Este cuarenta y cinco aniversario se produce en el contexto de la incertidumbre de la pandemia de la covid-19 y del primer Gobierno de coalición de izquierdas de la democracia, pero también de la marcha del rey emérito y la continua catarata de informaciones sobre su aprovechamiento del cargo para supuestos negocios y enriquecimiento ilícito.
Con la caída del mito del rey como gran hacedor, el relato épico, ético e incluso estético de la Transición y de la democracia ha sufrido un serio quebranto en la opinión publica, en especial de las generaciones más jóvenes, sobre todo después de que al santoral de la hagiografía oficial le sucediera en un movimiento pendular, como consecuencia de la indignación de la crisis financiera, el falso relato populista de una ruptura traicionada y una Constitución poco menos que otorgada.
Por eso es tan importante la política de memoria histórica. No para imponer un solo relato democrático ni mucho menos con la expectativa vana de que éste sea compartido en un país tan polarizado, sino para que entren en él la historia real y el relato de los olvidados, hasta ahora marginados de la memoria oficial. Tanto de los resistentes a la dictadura franquista como de los luchadores comprometidos con la transición democrática que firman el corazón y las bases épicas y éticas de nuestra democracia. Una memoria plural en la que conviven las coincidencias y las divergencias. Un relato democrático que además no es impostado, porque coincide con la historia.
Por otra parte, hemos experimentado que nombres comunes en esta pandemia, como son el estado de alarma, el confinamiento o el toque de queda, que remiten a la guerra, a la vulneración de derechos de la dictadura y que tienen un sentido contrario en democracia, hayan sido empleados con un hondo calado de compromiso de ciudadanía y con la salud pública. Con ello, ha fracasado también el intento de manipulación por parte de la extrema derecha para asimilar el Gobierno de las izquierdas y sus medidas de emergencia frente a la pandemia con las medidas de excepción de la dictadura y sus crímenes. Una burda manipulación que no se asemeja en absoluto con la realidad.
Porque las libertades políticas y los derechos civiles y sociales conquistados no se resumen en la caricatura de la libertad de consumir una caña en una terraza.

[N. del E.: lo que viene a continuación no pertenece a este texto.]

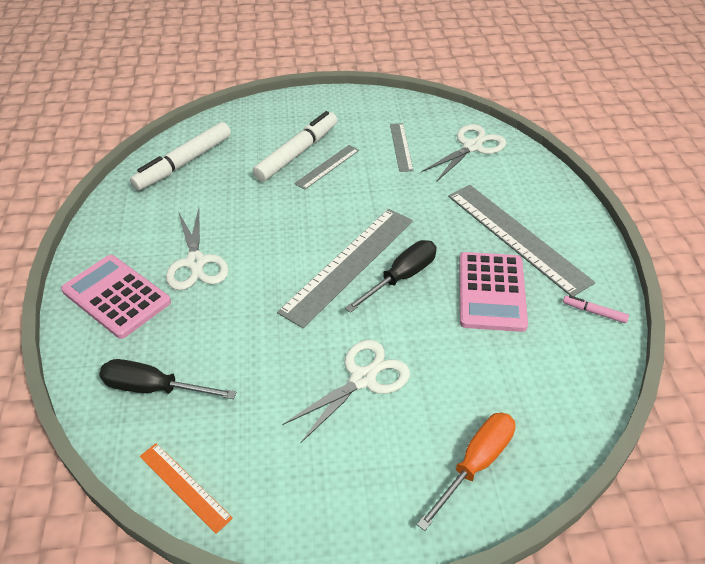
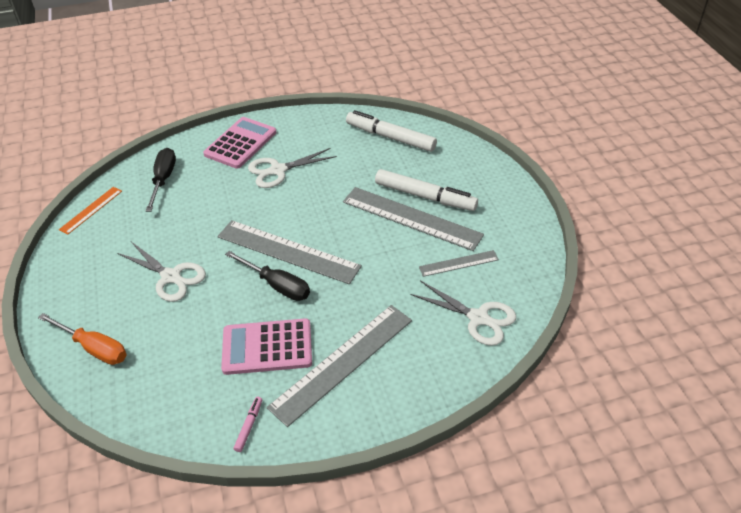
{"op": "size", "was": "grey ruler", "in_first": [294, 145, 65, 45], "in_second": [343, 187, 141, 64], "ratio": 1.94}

En definitiva, y salvando el tiempo transcurrido y las distancias entre el final de la dictadura y la pandemia, el clima de incertidumbre y esperanza democrática de entonces coincide con el clima de incertidumbre y de esperanza de hoy en la pandemia. También el dolor por las consecuencias de la dictadura con el impacto de la enfermedad, la inseguridad y las secuelas económicas y sociales, así como la esperanza y el compromiso de la Transición con la expectativa y la corresponsabilidad para la contención de la pandemia y la recuperación de la economía y el empleo.
El Gobierno ha podido comprobar, por último, que las líneas rojas contra la extrema derecha están no solo en los argumentos y en la emoción de los demócratas, sino sobre todo en el desarrollo de un nuevo contrato social y en la lucha contra la corrupción que reduzcan el caldo de cultivo del malestar social y la desconfianza política.
Esta vez, en el nuevo aniversario, en las antípodas del desfile la los heraldos de la nostalgia a Mingorrubio, algunos volveremos a celebrar la democracia en la intimidad de nuestros hogares, pero no por imposición de la autoridad como hace cuarenta y cinco años, sino por convicción y compromiso en la defensa de la salud pública.
Porque la libertad no se resume en una cerveza en las terrazas.